The red flag of skepticism should have gone up years ago to the American public when lavish praise was heaped on Comey by people who revile each other. While the spin insists that Comey is a lot of virtuous things––“straight-shooter,” ”unbiased,” “fair-minded,” “non-partisan” “man of his word”–– don’t be fooled. That’s Orwellian newspeak for someone who will do and say anything to keep his job, including, as Comey did in the latest Clinton fiasco case, (1) create out of whole cloth an “intent” criterion in federal law to let a clearly corrupt politician off the hook, and (2) appropriate the job of the Attorney General in announcing what the outcome of the FBI’s investigation should be.

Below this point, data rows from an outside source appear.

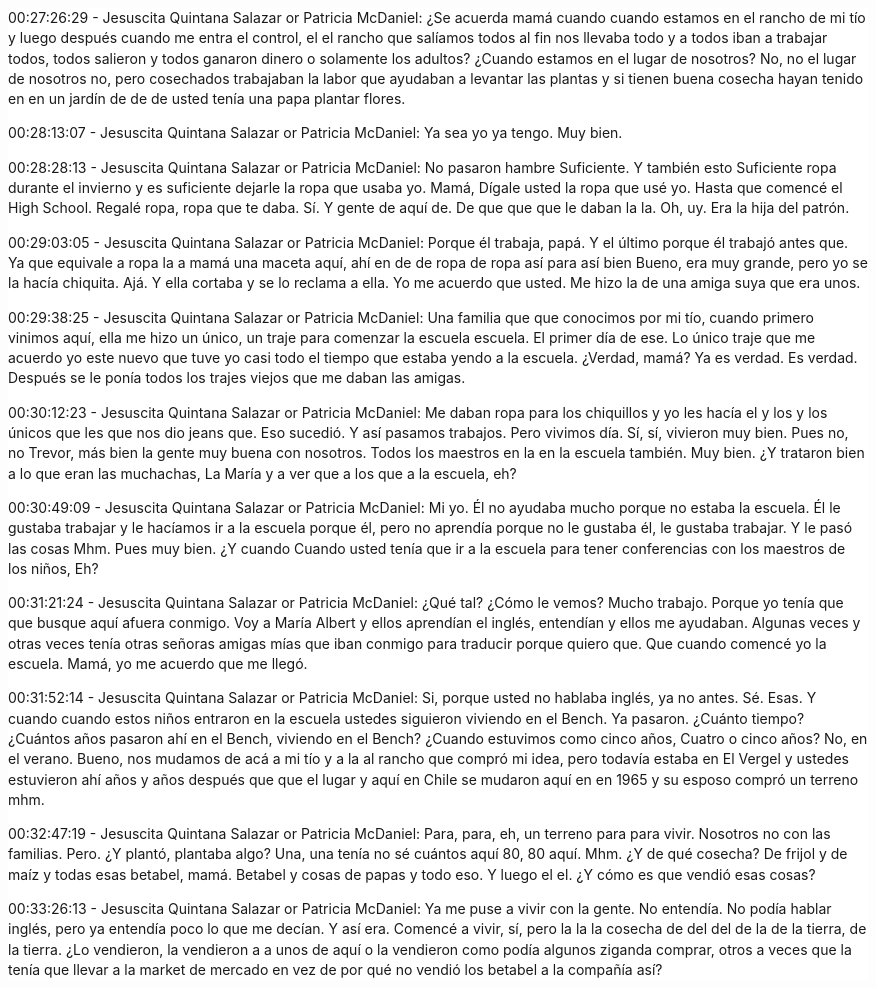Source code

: 00:27:26:29 - Jesuscita Quintana Salazar or Patricia McDaniel: ¿Se acuerda mamá cuando cuando estamos en el rancho de mi tío y luego después cuando me entra el control, el el rancho que salíamos todos al fin nos llevaba todo y a todos iban a trabajar todos, todos salieron y todos ganaron dinero o solamente los adultos? ¿Cuando estamos en el lugar de nosotros? No, no el lugar de nosotros no, pero cosechados trabajaban la labor que ayudaban a levantar las plantas y si tienen buena cosecha hayan tenido en en un jardín de de de usted tenía una papa plantar flores.

00:28:13:07 - Jesuscita Quintana Salazar or Patricia McDaniel: Ya sea yo ya tengo. Muy bien.

00:28:28:13 - Jesuscita Quintana Salazar or Patricia McDaniel: No pasaron hambre Suficiente. Y también esto Suficiente ropa durante el invierno y es suficiente dejarle la ropa que usaba yo. Mamá, Dígale usted la ropa que usé yo. Hasta que comencé el High School. Regalé ropa, ropa que te daba. Sí. Y gente de aquí de. De que que que le daban la la. Oh, uy. Era la hija del patrón.

00:29:03:05 - Jesuscita Quintana Salazar or Patricia McDaniel: Porque él trabaja, papá. Y el último porque él trabajó antes que. Ya que equivale a ropa la a mamá una maceta aquí, ahí en de de ropa de ropa así para así bien Bueno, era muy grande, pero yo se la hacía chiquita. Ajá. Y ella cortaba y se lo reclama a ella. Yo me acuerdo que usted. Me hizo la de una amiga suya que era unos.

00:29:38:25 - Jesuscita Quintana Salazar or Patricia McDaniel: Una familia que que conocimos por mi tío, cuando primero vinimos aquí, ella me hizo un único, un traje para comenzar la escuela escuela. El primer día de ese. Lo único traje que me acuerdo yo este nuevo que tuve yo casi todo el tiempo que estaba yendo a la escuela. ¿Verdad, mamá? Ya es verdad. Es verdad. Después se le ponía todos los trajes viejos que me daban las amigas.

00:30:12:23 - Jesuscita Quintana Salazar or Patricia McDaniel: Me daban ropa para los chiquillos y yo les hacía el y los y los únicos que les que nos dio jeans que. Eso sucedió. Y así pasamos trabajos. Pero vivimos día. Sí, sí, vivieron muy bien. Pues no, no Trevor, más bien la gente muy buena con nosotros. Todos los maestros en la en la escuela también. Muy bien. ¿Y trataron bien a lo que eran las muchachas, La María y a ver que a los que a la escuela, eh?

00:30:49:09 - Jesuscita Quintana Salazar or Patricia McDaniel: Mi yo. Él no ayudaba mucho porque no estaba la escuela. Él le gustaba trabajar y le hacíamos ir a la escuela porque él, pero no aprendía porque no le gustaba él, le gustaba trabajar. Y le pasó las cosas Mhm. Pues muy bien. ¿Y cuando Cuando usted tenía que ir a la escuela para tener conferencias con los maestros de los niños, Eh?

00:31:21:24 - Jesuscita Quintana Salazar or Patricia McDaniel: ¿Qué tal? ¿Cómo le vemos? Mucho trabajo. Porque yo tenía que que busque aquí afuera conmigo. Voy a María Albert y ellos aprendían el inglés, entendían y ellos me ayudaban. Algunas veces y otras veces tenía otras señoras amigas mías que iban conmigo para traducir porque quiero que. Que cuando comencé yo la escuela. Mamá, yo me acuerdo que me llegó.

00:31:52:14 - Jesuscita Quintana Salazar or Patricia McDaniel: Si, porque usted no hablaba inglés, ya no antes. Sé. Esas. Y cuando cuando estos niños entraron en la escuela ustedes siguieron viviendo en el Bench. Ya pasaron. ¿Cuánto tiempo? ¿Cuántos años pasaron ahí en el Bench, viviendo en el Bench? ¿Cuando estuvimos como cinco años, Cuatro o cinco años? No, en el verano. Bueno, nos mudamos de acá a mi tío y a la al rancho que compró mi idea, pero todavía estaba en El Vergel y ustedes estuvieron ahí años y años después que que el lugar y aquí en Chile se mudaron aquí en en 1965 y su esposo compró un terreno mhm.

00:32:47:19 - Jesuscita Quintana Salazar or Patricia McDaniel: Para, para, eh, un terreno para para vivir. Nosotros no con las familias. Pero. ¿Y plantó, plantaba algo? Una, una tenía no sé cuántos aquí 80, 80 aquí. Mhm. ¿Y de qué cosecha? De frijol y de maíz y todas esas betabel, mamá. Betabel y cosas de papas y todo eso. Y luego el el. ¿Y cómo es que vendió esas cosas?

00:33:26:13 - Jesuscita Quintana Salazar or Patricia McDaniel: Ya me puse a vivir con la gente. No entendía. No podía hablar inglés, pero ya entendía poco lo que me decían. Y así era. Comencé a vivir, sí, pero la la la cosecha de del del de la de la tierra, de la tierra. ¿Lo vendieron, la vendieron a a unos de aquí o la vendieron como podía algunos ziganda comprar, otros a veces que la tenía que llevar a la market de mercado en vez de por qué no vendió los betabel a la compañía así?
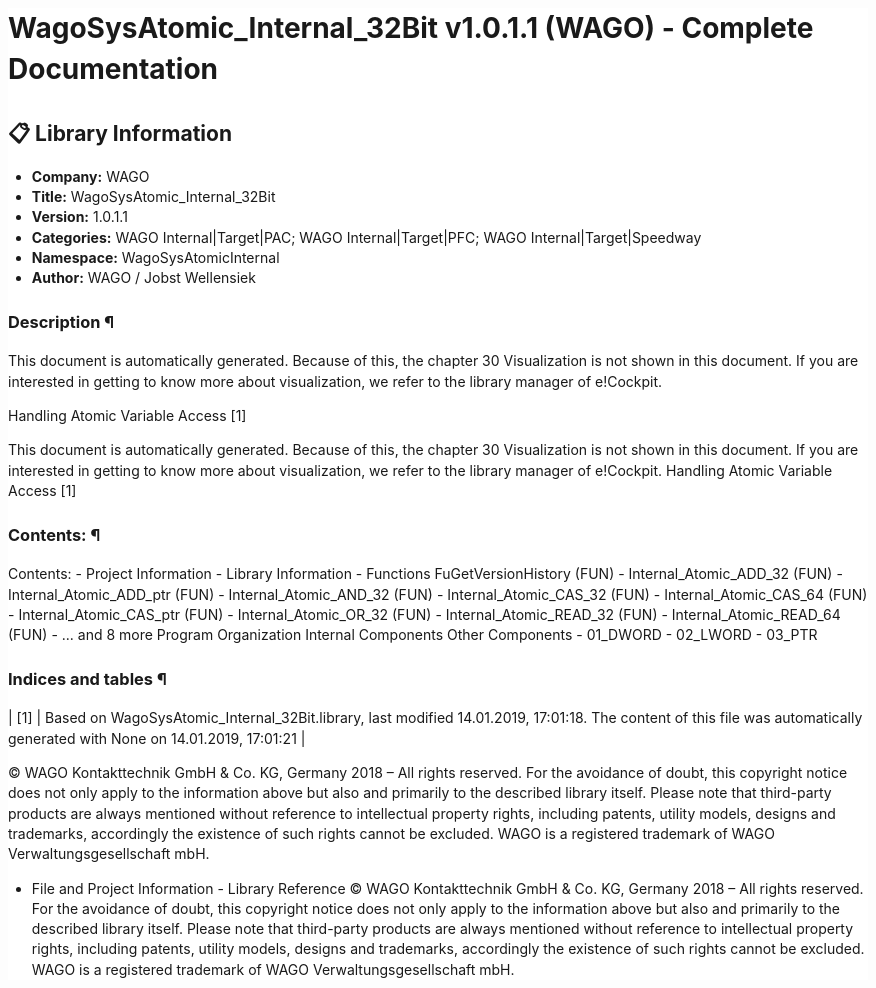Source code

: # WagoSysAtomic_Internal_32Bit v1.0.1.1 (WAGO) - Complete Documentation


## 📋 Library Information

- **Company:** WAGO
- **Title:** WagoSysAtomic_Internal_32Bit
- **Version:** 1.0.1.1
- **Categories:** WAGO Internal|Target|PAC; WAGO Internal|Target|PFC; WAGO Internal|Target|Speedway
- **Namespace:** WagoSysAtomicInternal
- **Author:** WAGO / Jobst Wellensiek

### Description ¶


This document is automatically generated. Because of this, the chapter 30 Visualization is not shown in this document. If you are interested in getting to know more about visualization, we refer to the library manager of e!Cockpit.

Handling Atomic Variable Access [1]

This document is automatically generated. Because of this, the chapter 30 Visualization is not shown in this document. If you are interested in getting to know more about visualization, we refer to the library manager of e!Cockpit. Handling Atomic Variable Access [1]

### Contents: ¶


Contents: - Project Information - Library Information - Functions FuGetVersionHistory (FUN) - Internal_Atomic_ADD_32 (FUN) - Internal_Atomic_ADD_ptr (FUN) - Internal_Atomic_AND_32 (FUN) - Internal_Atomic_CAS_32 (FUN) - Internal_Atomic_CAS_64 (FUN) - Internal_Atomic_CAS_ptr (FUN) - Internal_Atomic_OR_32 (FUN) - Internal_Atomic_READ_32 (FUN) - Internal_Atomic_READ_64 (FUN) - ... and 8 more Program Organization Internal Components Other Components - 01_DWORD - 02_LWORD - 03_PTR

### Indices and tables ¶


| [1] | Based on WagoSysAtomic_Internal_32Bit.library, last modified 14.01.2019, 17:01:18. The content of this file was automatically generated with None on 14.01.2019, 17:01:21 |

© WAGO Kontakttechnik GmbH & Co. KG, Germany 2018 – All rights reserved. For the avoidance of doubt, this copyright notice does not only apply to the information above but also and primarily to the described library itself. Please note that third-party products are always mentioned without reference to intellectual property rights, including patents, utility models, designs and trademarks, accordingly the existence of such rights cannot be excluded. WAGO is a registered trademark of WAGO Verwaltungsgesellschaft mbH.

- File and Project Information - Library Reference © WAGO Kontakttechnik GmbH & Co. KG, Germany 2018 – All rights reserved. For the avoidance of doubt, this copyright notice does not only apply to the information above but also and primarily to the described library itself. Please note that third-party products are always mentioned without reference to intellectual property rights, including patents, utility models, designs and trademarks, accordingly the existence of such rights cannot be excluded. WAGO is a registered trademark of WAGO Verwaltungsgesellschaft mbH.

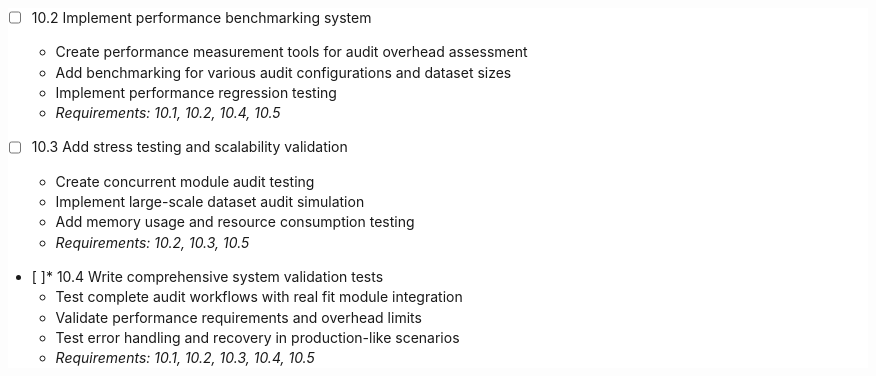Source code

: - [ ] 10.2 Implement performance benchmarking system
  - Create performance measurement tools for audit overhead assessment
  - Add benchmarking for various audit configurations and dataset sizes
  - Implement performance regression testing
  - _Requirements: 10.1, 10.2, 10.4, 10.5_

- [ ] 10.3 Add stress testing and scalability validation
  - Create concurrent module audit testing
  - Implement large-scale dataset audit simulation
  - Add memory usage and resource consumption testing
  - _Requirements: 10.2, 10.3, 10.5_

- [ ]* 10.4 Write comprehensive system validation tests
  - Test complete audit workflows with real fit module integration
  - Validate performance requirements and overhead limits
  - Test error handling and recovery in production-like scenarios
  - _Requirements: 10.1, 10.2, 10.3, 10.4, 10.5_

While citing Hillary’s “extreme negligence” in handling classified information, a virtual litany of illegal acts committed by the then-Secretary of State, and the fact that hostile foreign operatives may have accessed her e-mail account, Comey said he would not refer criminal charges to Attorney General Loretta Lynch and the Justice Department. Hillary, he said, was “extremely careless” and “unsophisticated,” among other spitballs he hurled in her direction before completely letting her off the hook!
Comey’s friend and colleague, Andrew C. McCarthy, says that the FBI director’s decision is tantamount to sleight-of-hand trickery. “There is no way of getting around this,” McCarthy writes. “Hillary Clinton checked every box required for a felony violation…in essence, in order to give Mrs. Clinton a pass, the FBI rewrote the statute, inserting an intent element that Congress did not require.”
Thomas Lifson, editor and publisher of AmericanThinker.com, wrapped the entire debacle up neatly, saying that “the director of the FBI offered 15 of the most puzzling minutes in the history of American law enforcement. James Comey spent the first 12 minutes or so laying out a devastating case dismantling Hillary Clinton’s email defense. Then, “in a whiplash-inducing change of narrative, he announced that `no reasonable prosecutor’ would bring the case he had just outlined, an assertion that was contradicted within hours by luminaries including former U.S. attorney (and NY City mayor) Rudy Giuliani and James Kallstrom, former head of the FBI’s New York office.”
Which begs the question: Why would Comey act contrary to the wisdom of virtually every legal scholar who has written or spoken about this case?